Hi Steve,
On 11/11/2015 5:02 PM, Steve Muckle wrote:
I haven't been able to reconcile this behavior with the code. There are hooks in dequeue_task_fair and the migration paths that should update the CFS capacity vote if the CPU CFS runqueue is empty.
Since the dequeue_task_fair path calls cpufreq_sched_reset_cap, it will zero out the CPU's capacity vote but this API does not trigger a re-evaluation of the overall required cluster capacity and set a new OPP. Another event (on any CPU in the cluster) will need to occur which will cause the cluster capacity to be re-evaluated. Any chance this is what you are seeing?
I took a second look - the problem is that the dequeue_task_fair will only kick in if the task being dequeued is going to sleep, which may not be true in case of forced preemption. So the dequeue before switching to the migration thread doesn't actually reset the capacity.

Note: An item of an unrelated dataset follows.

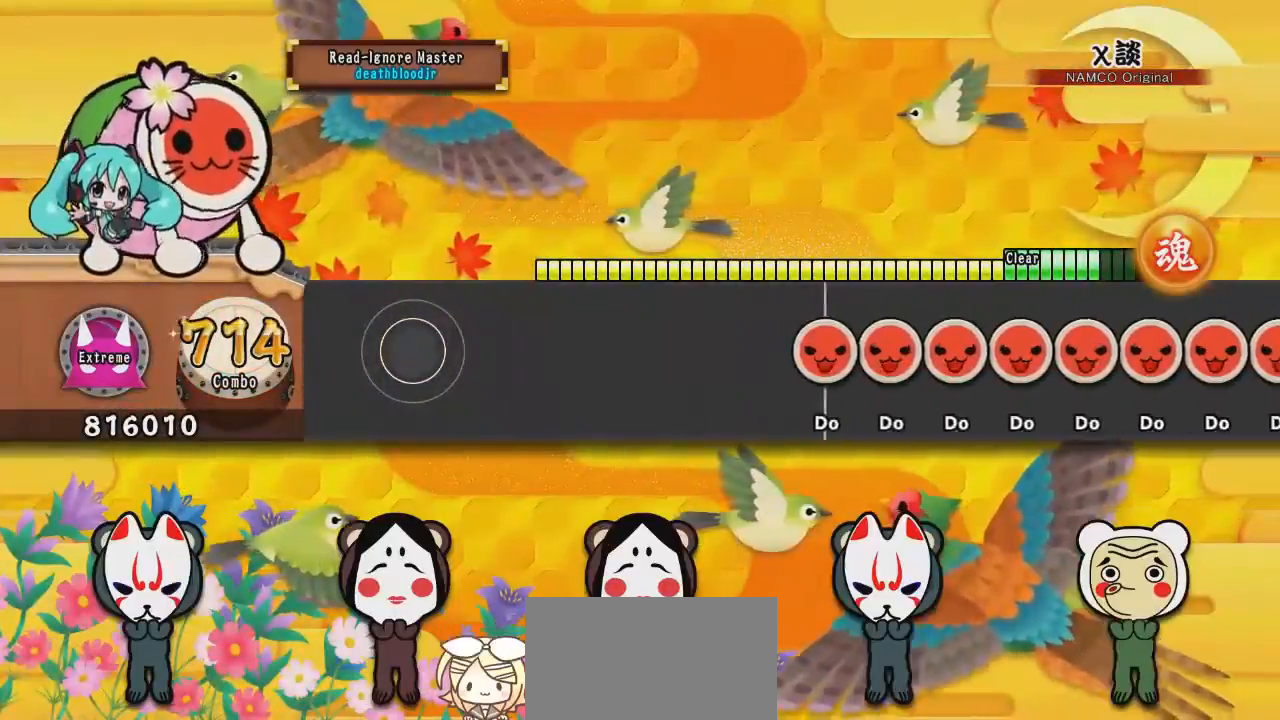
{"buttons": ["DPAD_DOWN"], "events": [[367, "CROSS", "down"], [400, "SQUARE", "down"], [434, "DPAD_DOWN", "down"], [467, "SQUARE", "up"], [484, "CROSS", "up"]]}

In the particular case that I was seeing, the max request was actually ignored because of the cpufreq_sched throttling scheme, which resulted in future requests being ignored:
1) There is a single task TaskA on CPU0. 2) CPU0 makes a max frequency request as part of enqueue_task_fair that is ignored because of throttling, but per_cpu(0,capacity) is set to max (in fact it's 1278 after the capacity margin is added). 3) TaskA is forcefully preempted. dequeue_task_fair is invoked but does not reset capacity since task_sleep=false. 4) migration/0 moves TaskA off of CPU0 and onto CPU1. 5) CPU0 switches to the swapper 6) Now CPU1 attempts to raise its frequency request (after some decay of taskA's util so not fmax), but all its requests are ignored since CPU0 has the max request. 7) CPU0 remains in idle for a long time.
It seems that pick_next_idle_task is a better place to reset the capacity unconditionally, but pulling the reset_cap out of the if(task_sleep) block would also work I think?
Thanks, Vikram